→ **THE REQUEST**
Convert everything in the listing from the line containing "common name: Red campion", that line included, down to the end into a JSON list of strings, with one string per line and no blank lines. Leave the pictures out of the answer.

--- BEGIN EXTRACTED ENTRIES ---

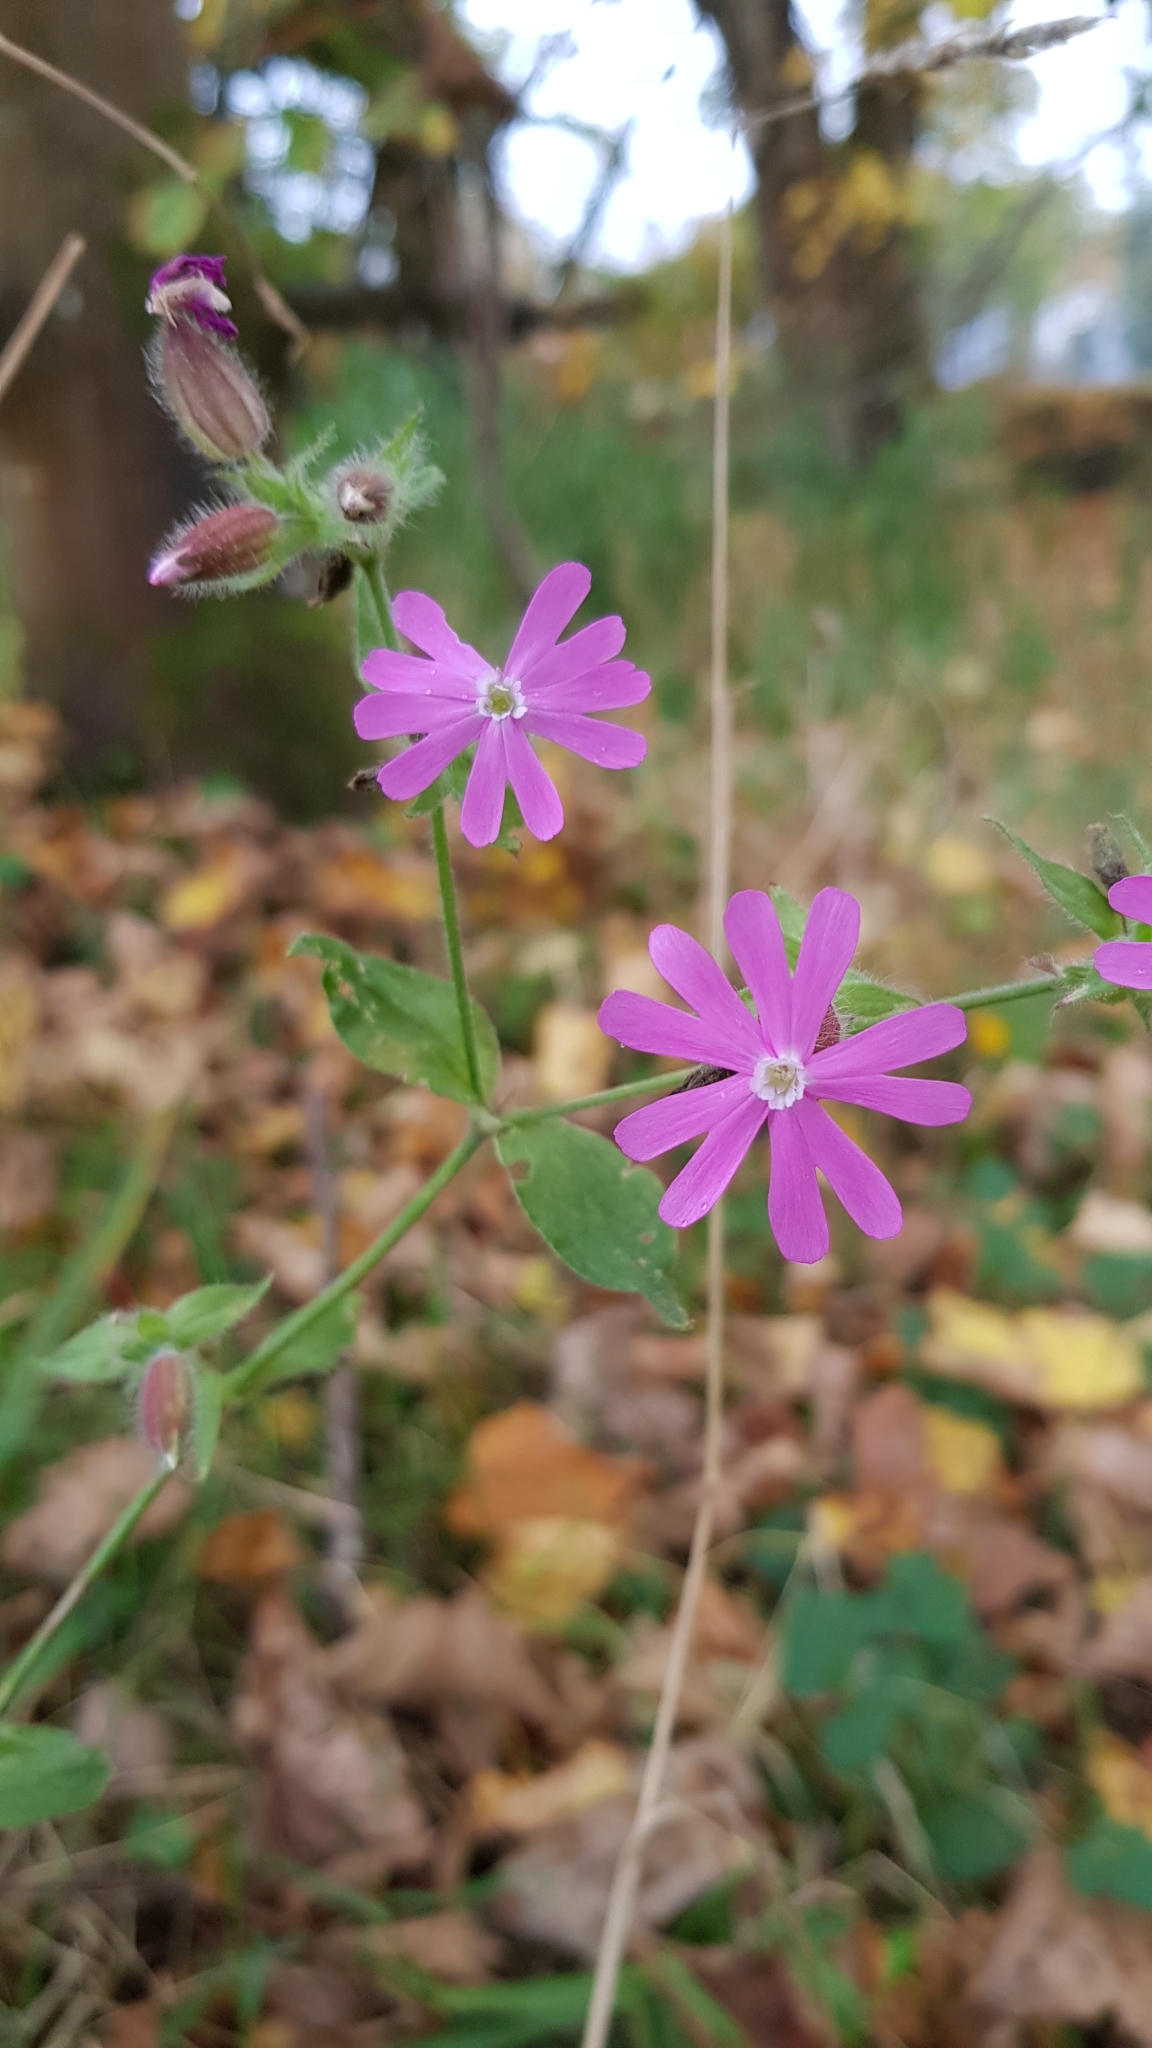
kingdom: Plantae
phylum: Tracheophyta
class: Magnoliopsida
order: Caryophyllales
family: Caryophyllaceae
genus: Silene
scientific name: Silene dioica
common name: Red campion
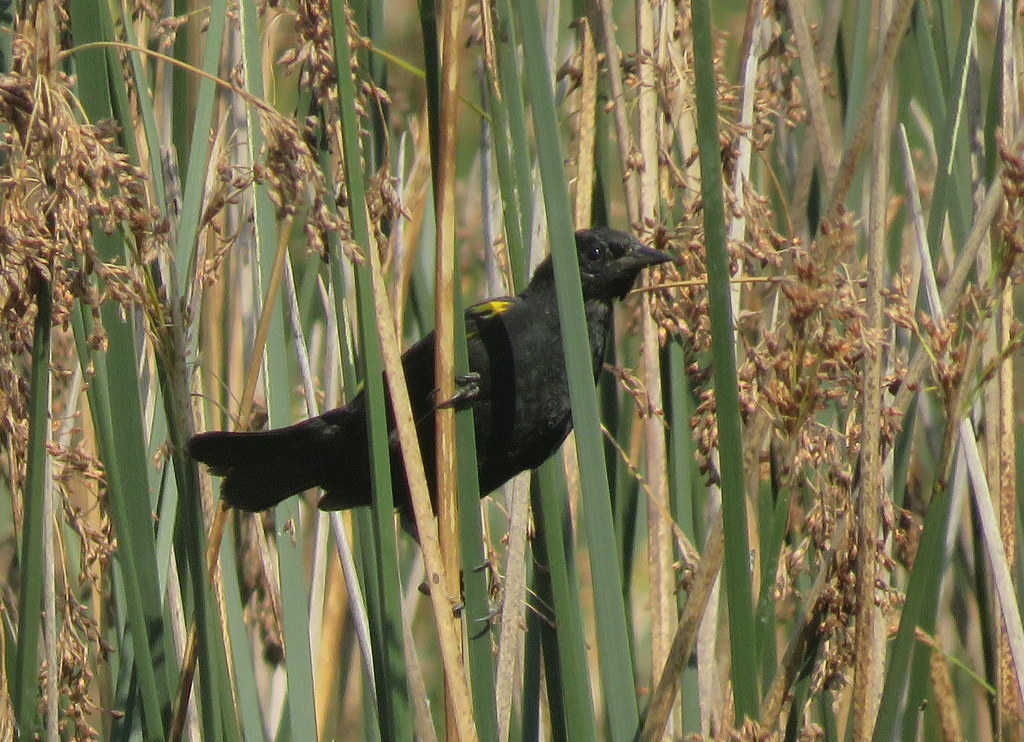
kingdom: Animalia
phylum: Chordata
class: Aves
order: Passeriformes
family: Icteridae
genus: Agelasticus
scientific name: Agelasticus thilius
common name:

--- END EXTRACTED ENTRIES ---

→ **EXERCISE RESULT**
[
  "common name: Red campion",
  "kingdom: Animalia",
  "phylum: Chordata",
  "class: Aves",
  "order: Passeriformes",
  "family: Icteridae",
  "genus: Agelasticus",
  "scientific name: Agelasticus thilius",
  "common name:"
]